1. A simulator having at least one input and first and second outputs comprising: an inverter model receiving gating signals at the at least one input and producing current and voltage signals based on said gating signals; and a machine model receiving the current and voltage signals from the inverter model and producing a machine current signal at the first output and a machine position signal at the second output.

2. The simulator of claim 1 wherein said simulator includes a third output, said third output either outputting a voltage or being connected to a load.

3. The simulator of claim 2 including a voltage source and a load and a switch for connecting the third output to either the voltage source or the load.

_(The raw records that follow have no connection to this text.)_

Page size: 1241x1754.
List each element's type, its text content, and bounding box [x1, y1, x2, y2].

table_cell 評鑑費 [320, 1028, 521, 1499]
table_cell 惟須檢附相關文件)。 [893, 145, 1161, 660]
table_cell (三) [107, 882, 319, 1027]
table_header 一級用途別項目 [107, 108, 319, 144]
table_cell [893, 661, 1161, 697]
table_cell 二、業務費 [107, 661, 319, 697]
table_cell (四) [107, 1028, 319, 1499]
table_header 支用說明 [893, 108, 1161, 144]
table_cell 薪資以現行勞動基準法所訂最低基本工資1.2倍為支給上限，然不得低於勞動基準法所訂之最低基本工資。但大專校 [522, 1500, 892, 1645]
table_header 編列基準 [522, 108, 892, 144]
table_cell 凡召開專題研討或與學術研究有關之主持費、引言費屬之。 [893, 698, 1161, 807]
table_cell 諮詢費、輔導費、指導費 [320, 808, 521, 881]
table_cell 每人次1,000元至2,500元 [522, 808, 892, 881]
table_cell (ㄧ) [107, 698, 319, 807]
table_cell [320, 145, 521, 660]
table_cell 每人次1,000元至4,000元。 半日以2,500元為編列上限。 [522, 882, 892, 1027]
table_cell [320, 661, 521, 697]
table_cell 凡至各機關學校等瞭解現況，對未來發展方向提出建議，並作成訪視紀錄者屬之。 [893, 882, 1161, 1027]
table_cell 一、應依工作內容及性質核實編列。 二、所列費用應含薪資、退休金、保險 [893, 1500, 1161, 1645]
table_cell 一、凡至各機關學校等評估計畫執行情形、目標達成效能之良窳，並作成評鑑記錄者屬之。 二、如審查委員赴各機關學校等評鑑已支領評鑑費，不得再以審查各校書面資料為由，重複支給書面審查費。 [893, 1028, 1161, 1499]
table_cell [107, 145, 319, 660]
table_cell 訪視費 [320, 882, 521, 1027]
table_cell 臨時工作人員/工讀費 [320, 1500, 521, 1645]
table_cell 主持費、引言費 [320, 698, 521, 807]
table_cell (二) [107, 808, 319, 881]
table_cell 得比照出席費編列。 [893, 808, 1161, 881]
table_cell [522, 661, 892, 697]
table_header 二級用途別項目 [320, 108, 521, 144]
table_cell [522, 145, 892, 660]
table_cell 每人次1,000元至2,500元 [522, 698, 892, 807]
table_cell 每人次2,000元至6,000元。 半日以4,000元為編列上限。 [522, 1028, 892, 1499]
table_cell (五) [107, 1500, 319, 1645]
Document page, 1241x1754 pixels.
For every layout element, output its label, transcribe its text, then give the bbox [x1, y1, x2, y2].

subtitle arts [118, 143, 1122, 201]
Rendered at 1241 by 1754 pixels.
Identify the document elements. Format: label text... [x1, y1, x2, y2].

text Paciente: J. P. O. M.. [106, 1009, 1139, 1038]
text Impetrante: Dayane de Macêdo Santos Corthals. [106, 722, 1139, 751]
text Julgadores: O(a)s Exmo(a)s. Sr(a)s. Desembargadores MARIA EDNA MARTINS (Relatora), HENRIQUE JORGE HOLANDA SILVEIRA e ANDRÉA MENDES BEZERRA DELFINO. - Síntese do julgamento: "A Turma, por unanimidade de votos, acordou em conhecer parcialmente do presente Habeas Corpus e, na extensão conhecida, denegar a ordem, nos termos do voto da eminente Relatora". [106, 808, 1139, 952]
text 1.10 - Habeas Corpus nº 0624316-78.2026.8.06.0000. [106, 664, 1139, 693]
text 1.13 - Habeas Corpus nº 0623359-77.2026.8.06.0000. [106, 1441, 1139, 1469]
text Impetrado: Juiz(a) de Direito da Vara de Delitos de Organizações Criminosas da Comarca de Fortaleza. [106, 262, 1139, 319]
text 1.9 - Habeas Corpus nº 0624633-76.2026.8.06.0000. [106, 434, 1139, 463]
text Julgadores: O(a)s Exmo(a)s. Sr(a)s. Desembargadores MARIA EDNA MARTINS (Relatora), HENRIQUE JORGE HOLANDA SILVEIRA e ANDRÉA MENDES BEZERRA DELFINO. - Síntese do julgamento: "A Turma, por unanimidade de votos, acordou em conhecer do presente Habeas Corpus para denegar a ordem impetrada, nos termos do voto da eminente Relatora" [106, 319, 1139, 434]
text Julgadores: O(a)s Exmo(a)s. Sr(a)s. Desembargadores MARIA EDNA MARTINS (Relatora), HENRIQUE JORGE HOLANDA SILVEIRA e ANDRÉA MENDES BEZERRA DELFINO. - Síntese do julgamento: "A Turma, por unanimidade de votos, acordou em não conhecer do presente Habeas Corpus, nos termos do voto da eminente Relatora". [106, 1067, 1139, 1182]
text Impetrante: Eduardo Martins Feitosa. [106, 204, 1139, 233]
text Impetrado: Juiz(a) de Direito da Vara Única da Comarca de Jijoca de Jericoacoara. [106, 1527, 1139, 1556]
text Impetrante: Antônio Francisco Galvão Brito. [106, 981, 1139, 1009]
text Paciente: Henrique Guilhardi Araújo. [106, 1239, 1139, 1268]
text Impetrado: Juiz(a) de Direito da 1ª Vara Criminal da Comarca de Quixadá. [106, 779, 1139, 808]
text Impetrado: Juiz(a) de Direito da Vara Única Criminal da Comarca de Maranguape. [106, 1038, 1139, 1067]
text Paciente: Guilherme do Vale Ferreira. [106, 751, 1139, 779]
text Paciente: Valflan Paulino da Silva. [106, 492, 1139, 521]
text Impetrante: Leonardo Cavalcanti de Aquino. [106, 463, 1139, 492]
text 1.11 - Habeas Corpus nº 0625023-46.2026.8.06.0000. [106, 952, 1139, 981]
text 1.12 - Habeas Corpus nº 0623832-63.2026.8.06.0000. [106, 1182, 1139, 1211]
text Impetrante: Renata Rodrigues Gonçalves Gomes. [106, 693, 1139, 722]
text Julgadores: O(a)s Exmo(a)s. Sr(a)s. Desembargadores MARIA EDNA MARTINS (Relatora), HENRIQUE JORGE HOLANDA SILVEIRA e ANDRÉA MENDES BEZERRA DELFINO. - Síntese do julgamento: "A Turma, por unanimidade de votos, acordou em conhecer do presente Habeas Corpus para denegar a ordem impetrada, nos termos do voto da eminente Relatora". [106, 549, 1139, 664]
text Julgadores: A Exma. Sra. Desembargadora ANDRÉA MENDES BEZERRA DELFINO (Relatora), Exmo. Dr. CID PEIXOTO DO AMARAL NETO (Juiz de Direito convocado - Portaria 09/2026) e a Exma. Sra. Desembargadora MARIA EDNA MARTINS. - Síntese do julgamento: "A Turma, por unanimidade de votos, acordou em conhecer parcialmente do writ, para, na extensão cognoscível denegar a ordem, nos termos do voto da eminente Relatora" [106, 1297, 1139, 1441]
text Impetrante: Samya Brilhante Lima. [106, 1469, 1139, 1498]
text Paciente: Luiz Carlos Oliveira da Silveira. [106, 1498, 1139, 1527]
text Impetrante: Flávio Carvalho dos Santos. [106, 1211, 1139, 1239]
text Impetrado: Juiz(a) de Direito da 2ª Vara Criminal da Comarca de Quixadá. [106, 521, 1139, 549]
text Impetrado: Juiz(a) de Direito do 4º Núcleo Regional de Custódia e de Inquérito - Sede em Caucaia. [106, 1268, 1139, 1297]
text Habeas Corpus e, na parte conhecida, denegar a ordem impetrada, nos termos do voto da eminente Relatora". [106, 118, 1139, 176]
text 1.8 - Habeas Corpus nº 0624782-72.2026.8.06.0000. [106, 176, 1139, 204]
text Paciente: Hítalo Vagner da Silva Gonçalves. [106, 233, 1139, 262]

4. The simulator of claim 1 wherein said machine model comprises a model of a generator.

5. The simulator of claim 1 wherein said machine model comprises a model of a motor.

6. The simulator of claim 4 wherein said third output is connected to a load.

7. The simulator of claim 5 wherein said third output is connected to a voltage source.

8. The simulator of claim 1 wherein said inverter model comprises a look-up table storing a plurality of outputs corresponding to combinations of effective inverter voltage in a dq reference frame.

9. The simulator of claim 1 wherein said inverter voltage signals are less than about 10 volts.

10. The simulator of claim 9 wherein said inverter current signals are less than about 0.1 amp.

11. A method of providing feedback to a machine controller adapted to control a machine acting as either a generator or a motor comprising the steps of: providing an inverter simulator; receiving gating signals from the machine controller at the inverter simulator; producing voltage and current signals based on the gating signals; producing a first output representing a current produced by a machine receiving a voltage and a current represented by the voltage and current signals; producing a second output representing a position of a machine receiving the voltage and current represented by the voltage and current signals; and connecting to an input of the machine controller either a voltage signal representing a voltage across the modeled machine or a load connected to the modeled machine.

12. A simulator having at least one input and first, second and third outputs comprising: an inverter model receiving gating signals at the at least one input and producing current and voltage signals based on said gating signals; and a machine model receiving the current and voltage signals from the inverter model and producing a machine current signal at the first output and a machine position signal at the second output; a voltage source; a circuit simulating a given load; and a switch for selectably connecting the third output to either the voltage source or the load.